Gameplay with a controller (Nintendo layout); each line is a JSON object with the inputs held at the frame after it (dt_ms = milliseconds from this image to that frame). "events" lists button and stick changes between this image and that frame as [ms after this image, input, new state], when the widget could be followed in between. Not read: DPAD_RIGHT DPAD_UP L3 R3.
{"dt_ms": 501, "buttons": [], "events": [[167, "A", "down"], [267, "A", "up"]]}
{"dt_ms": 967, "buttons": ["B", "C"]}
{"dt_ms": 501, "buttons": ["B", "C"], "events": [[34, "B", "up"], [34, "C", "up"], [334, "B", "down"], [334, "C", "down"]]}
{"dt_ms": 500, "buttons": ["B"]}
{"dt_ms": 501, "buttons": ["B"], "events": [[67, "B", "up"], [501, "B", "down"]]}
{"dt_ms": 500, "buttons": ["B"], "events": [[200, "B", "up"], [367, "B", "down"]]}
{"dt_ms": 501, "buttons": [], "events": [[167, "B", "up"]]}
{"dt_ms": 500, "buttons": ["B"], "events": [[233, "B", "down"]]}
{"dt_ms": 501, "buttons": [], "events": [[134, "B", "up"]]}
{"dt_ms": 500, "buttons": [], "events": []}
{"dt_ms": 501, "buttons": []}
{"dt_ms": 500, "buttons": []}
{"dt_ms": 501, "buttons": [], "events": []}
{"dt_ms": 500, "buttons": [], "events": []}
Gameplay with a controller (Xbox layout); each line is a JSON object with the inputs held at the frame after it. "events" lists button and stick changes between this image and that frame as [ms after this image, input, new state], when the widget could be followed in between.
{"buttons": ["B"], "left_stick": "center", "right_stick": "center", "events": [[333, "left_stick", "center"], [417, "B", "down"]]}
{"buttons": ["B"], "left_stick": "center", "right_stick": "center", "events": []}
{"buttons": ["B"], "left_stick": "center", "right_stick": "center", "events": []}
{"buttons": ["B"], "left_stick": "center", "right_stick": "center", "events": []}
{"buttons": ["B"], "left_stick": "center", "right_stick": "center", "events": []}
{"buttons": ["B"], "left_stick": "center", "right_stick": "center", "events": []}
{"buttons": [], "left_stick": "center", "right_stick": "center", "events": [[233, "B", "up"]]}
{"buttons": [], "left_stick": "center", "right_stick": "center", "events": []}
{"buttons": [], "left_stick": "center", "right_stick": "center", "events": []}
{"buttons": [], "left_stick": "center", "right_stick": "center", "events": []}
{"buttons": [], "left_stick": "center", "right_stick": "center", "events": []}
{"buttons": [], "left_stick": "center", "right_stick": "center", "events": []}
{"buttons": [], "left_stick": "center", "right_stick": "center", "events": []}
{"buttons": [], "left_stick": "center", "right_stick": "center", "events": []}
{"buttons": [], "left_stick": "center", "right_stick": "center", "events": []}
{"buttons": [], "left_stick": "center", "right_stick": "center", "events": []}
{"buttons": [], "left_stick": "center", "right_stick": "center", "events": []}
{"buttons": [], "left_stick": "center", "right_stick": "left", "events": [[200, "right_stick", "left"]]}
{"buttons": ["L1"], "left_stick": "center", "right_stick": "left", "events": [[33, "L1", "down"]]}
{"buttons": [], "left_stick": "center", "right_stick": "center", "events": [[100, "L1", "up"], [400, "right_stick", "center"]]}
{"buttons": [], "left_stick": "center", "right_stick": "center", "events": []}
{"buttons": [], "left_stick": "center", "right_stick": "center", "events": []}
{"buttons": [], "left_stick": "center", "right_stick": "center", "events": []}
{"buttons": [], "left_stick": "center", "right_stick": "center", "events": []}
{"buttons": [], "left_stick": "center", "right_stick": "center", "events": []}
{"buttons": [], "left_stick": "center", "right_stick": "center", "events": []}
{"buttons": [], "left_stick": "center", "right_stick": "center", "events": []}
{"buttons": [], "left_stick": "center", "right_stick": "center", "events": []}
════════════════
**TASK DIRECTIONS:** All of the material above needs to be retyped word for word.

**FINAL ANSWER:**
Gameplay with a controller (Nintendo layout); each line is a JSON object with the inputs held at the frame after it (dt_ms = milliseconds from this image to that frame). "events" lists button and stick changes between this image and that frame as [ms after this image, input, new state], when the widget could be followed in between. Not read: DPAD_RIGHT DPAD_UP L3 R3.
{"dt_ms": 501, "buttons": [], "events": [[167, "A", "down"], [267, "A", "up"]]}
{"dt_ms": 967, "buttons": ["B", "C"]}
{"dt_ms": 501, "buttons": ["B", "C"], "events": [[34, "B", "up"], [34, "C", "up"], [334, "B", "down"], [334, "C", "down"]]}
{"dt_ms": 500, "buttons": ["B"]}
{"dt_ms": 501, "buttons": ["B"], "events": [[67, "B", "up"], [501, "B", "down"]]}
{"dt_ms": 500, "buttons": ["B"], "events": [[200, "B", "up"], [367, "B", "down"]]}
{"dt_ms": 501, "buttons": [], "events": [[167, "B", "up"]]}
{"dt_ms": 500, "buttons": ["B"], "events": [[233, "B", "down"]]}
{"dt_ms": 501, "buttons": [], "events": [[134, "B", "up"]]}
{"dt_ms": 500, "buttons": [], "events": []}
{"dt_ms": 501, "buttons": []}
{"dt_ms": 500, "buttons": []}
{"dt_ms": 501, "buttons": [], "events": []}
{"dt_ms": 500, "buttons": [], "events": []}
Gameplay with a controller (Xbox layout); each line is a JSON object with the inputs held at the frame after it. "events" lists button and stick changes between this image and that frame as [ms after this image, input, new state], when the widget could be followed in between.
{"buttons": ["B"], "left_stick": "center", "right_stick": "center", "events": [[333, "left_stick", "center"], [417, "B", "down"]]}
{"buttons": ["B"], "left_stick": "center", "right_stick": "center", "events": []}
{"buttons": ["B"], "left_stick": "center", "right_stick": "center", "events": []}
{"buttons": ["B"], "left_stick": "center", "right_stick": "center", "events": []}
{"buttons": ["B"], "left_stick": "center", "right_stick": "center", "events": []}
{"buttons": ["B"], "left_stick": "center", "right_stick": "center", "events": []}
{"buttons": [], "left_stick": "center", "right_stick": "center", "events": [[233, "B", "up"]]}
{"buttons": [], "left_stick": "center", "right_stick": "center", "events": []}
{"buttons": [], "left_stick": "center", "right_stick": "center", "events": []}
{"buttons": [], "left_stick": "center", "right_stick": "center", "events": []}
{"buttons": [], "left_stick": "center", "right_stick": "center", "events": []}
{"buttons": [], "left_stick": "center", "right_stick": "center", "events": []}
{"buttons": [], "left_stick": "center", "right_stick": "center", "events": []}
{"buttons": [], "left_stick": "center", "right_stick": "center", "events": []}
{"buttons": [], "left_stick": "center", "right_stick": "center", "events": []}
{"buttons": [], "left_stick": "center", "right_stick": "center", "events": []}
{"buttons": [], "left_stick": "center", "right_stick": "center", "events": []}
{"buttons": [], "left_stick": "center", "right_stick": "left", "events": [[200, "right_stick", "left"]]}
{"buttons": ["L1"], "left_stick": "center", "right_stick": "left", "events": [[33, "L1", "down"]]}
{"buttons": [], "left_stick": "center", "right_stick": "center", "events": [[100, "L1", "up"], [400, "right_stick", "center"]]}
{"buttons": [], "left_stick": "center", "right_stick": "center", "events": []}
{"buttons": [], "left_stick": "center", "right_stick": "center", "events": []}
{"buttons": [], "left_stick": "center", "right_stick": "center", "events": []}
{"buttons": [], "left_stick": "center", "right_stick": "center", "events": []}
{"buttons": [], "left_stick": "center", "right_stick": "center", "events": []}
{"buttons": [], "left_stick": "center", "right_stick": "center", "events": []}
{"buttons": [], "left_stick": "center", "right_stick": "center", "events": []}
{"buttons": [], "left_stick": "center", "right_stick": "center", "events": []}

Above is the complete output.